It does matter what we put in front of the $0,5,10$. Of the $2^3\pm$ combinations you can do for those the result will have the same divisibility as any other. So It suffices to solve for $1,2,3,4,6,7,8,9,11,12$ and multiply the result by $8$.
Consider $A_1 = \pm 1 \pm 2\pm 3\pm 4$ and $A_2=\pm 6\pm 7\pm 8 \pm 9$ and $B = \pm 11\pm 12$. $B$ can never be divisible by $5$ but of the four values it can have it can be by divisible by $1,2,3$ or $4$ meaning $A_1 + A_2$ must be $\equiv -B\pmod 5$.
Going through the 16 possible values of $A_1$ (and equivalently $A_2$) There are $4$ that are congruent to $0$ $(\pm(1+4)\pm(2+3)$; $3$ that are congruent to $1$ (basically $-7+3$); $3$ that are congruent to $2$ ($6-4=1+2+3-4; 8-2=1-2+3+4;9-1=-1+2+3+4$; $3$ that are congruent to $3\equiv -2$ (symmetry; and $3$ that are congruent to $4$.
Okay: If $B\equiv 1 \pmod 5$ (that is $-11+12$) we must have $A_1+A_2 \equiv 4$ so we must have $A_1,A_2\equiv (0,4),(1,3), (2,2)$ there are $4\times 3$ ways to do $(0,4)$ and $3\times 3$ ways to do $(1,3)$ or $(2,2)$. so there are $12 + 9+9=30$ ways to do that.

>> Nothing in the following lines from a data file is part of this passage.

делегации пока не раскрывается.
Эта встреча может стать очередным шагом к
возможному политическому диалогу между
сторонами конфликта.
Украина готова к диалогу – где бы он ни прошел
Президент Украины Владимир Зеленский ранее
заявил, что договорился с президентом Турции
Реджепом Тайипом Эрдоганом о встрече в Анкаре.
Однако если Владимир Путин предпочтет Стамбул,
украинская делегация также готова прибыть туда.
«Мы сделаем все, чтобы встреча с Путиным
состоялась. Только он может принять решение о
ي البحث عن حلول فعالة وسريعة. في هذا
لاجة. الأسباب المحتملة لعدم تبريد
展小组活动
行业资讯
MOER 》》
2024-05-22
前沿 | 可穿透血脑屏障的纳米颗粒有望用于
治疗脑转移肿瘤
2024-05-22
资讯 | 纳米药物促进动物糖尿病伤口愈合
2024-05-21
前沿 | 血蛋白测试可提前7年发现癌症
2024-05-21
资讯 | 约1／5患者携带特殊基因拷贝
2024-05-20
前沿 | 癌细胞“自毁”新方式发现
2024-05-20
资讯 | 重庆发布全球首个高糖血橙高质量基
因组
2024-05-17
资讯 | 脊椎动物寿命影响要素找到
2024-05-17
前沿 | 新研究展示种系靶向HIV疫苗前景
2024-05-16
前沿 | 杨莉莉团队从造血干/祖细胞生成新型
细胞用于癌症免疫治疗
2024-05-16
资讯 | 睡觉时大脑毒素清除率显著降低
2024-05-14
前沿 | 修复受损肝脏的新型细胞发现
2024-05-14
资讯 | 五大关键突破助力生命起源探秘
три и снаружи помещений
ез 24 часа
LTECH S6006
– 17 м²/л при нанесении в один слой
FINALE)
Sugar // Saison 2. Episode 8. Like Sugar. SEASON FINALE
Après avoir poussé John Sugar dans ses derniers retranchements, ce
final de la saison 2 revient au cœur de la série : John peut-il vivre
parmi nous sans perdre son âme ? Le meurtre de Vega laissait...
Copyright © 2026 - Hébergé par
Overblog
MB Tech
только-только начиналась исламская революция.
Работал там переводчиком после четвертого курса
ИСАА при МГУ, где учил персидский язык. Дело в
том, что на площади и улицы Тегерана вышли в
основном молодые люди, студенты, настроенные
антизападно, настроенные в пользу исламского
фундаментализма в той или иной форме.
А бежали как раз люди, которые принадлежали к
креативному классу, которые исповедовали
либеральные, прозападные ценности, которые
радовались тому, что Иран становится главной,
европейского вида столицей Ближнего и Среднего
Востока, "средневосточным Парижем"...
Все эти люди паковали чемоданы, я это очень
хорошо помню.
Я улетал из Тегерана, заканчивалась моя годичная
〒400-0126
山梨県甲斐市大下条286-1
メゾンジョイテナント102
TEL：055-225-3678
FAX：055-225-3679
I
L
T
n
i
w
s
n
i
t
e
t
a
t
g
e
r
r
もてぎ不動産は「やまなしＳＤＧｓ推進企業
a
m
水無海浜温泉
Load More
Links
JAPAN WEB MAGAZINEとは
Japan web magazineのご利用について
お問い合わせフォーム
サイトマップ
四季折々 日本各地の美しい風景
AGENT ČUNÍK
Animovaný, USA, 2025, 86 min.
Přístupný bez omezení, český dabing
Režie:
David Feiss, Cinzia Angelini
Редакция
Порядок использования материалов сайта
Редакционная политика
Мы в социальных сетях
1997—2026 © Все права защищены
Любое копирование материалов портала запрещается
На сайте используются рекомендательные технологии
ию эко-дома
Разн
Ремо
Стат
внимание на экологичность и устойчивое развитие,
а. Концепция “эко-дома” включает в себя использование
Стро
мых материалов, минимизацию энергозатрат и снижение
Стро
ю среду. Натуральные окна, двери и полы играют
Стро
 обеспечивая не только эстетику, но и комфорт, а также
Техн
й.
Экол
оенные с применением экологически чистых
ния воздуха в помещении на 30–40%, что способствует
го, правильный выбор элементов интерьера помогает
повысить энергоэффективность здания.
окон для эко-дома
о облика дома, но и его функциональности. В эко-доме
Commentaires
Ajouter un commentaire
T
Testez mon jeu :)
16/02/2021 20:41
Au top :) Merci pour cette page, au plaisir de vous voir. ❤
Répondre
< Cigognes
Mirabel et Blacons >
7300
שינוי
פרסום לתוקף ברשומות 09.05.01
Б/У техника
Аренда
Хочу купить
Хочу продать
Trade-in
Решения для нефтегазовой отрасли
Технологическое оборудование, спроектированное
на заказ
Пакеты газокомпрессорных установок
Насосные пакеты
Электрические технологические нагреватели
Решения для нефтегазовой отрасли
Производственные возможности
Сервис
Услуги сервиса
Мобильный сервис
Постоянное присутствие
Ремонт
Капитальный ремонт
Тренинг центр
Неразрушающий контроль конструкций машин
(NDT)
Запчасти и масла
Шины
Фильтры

If $B \equiv 2 \pmod 5$ (that is $-11-12$) we must have $A_1+A_2\equiv 3$ so we must have $A_1,A_2 \equiv (0,3), (1,2),(4,4)$ and there are $4\times 3=12$ and $3\times 3$ and $3\times 3$ respectively to do that. So there are $30$ ways.
By symmetry the some is true for $B\equiv 3,4\pmod 5$.
So there should by $8\times 4\times 30 = 960$ ways.
I don't know if I or you have an error (probably I do) but that is how I solved it.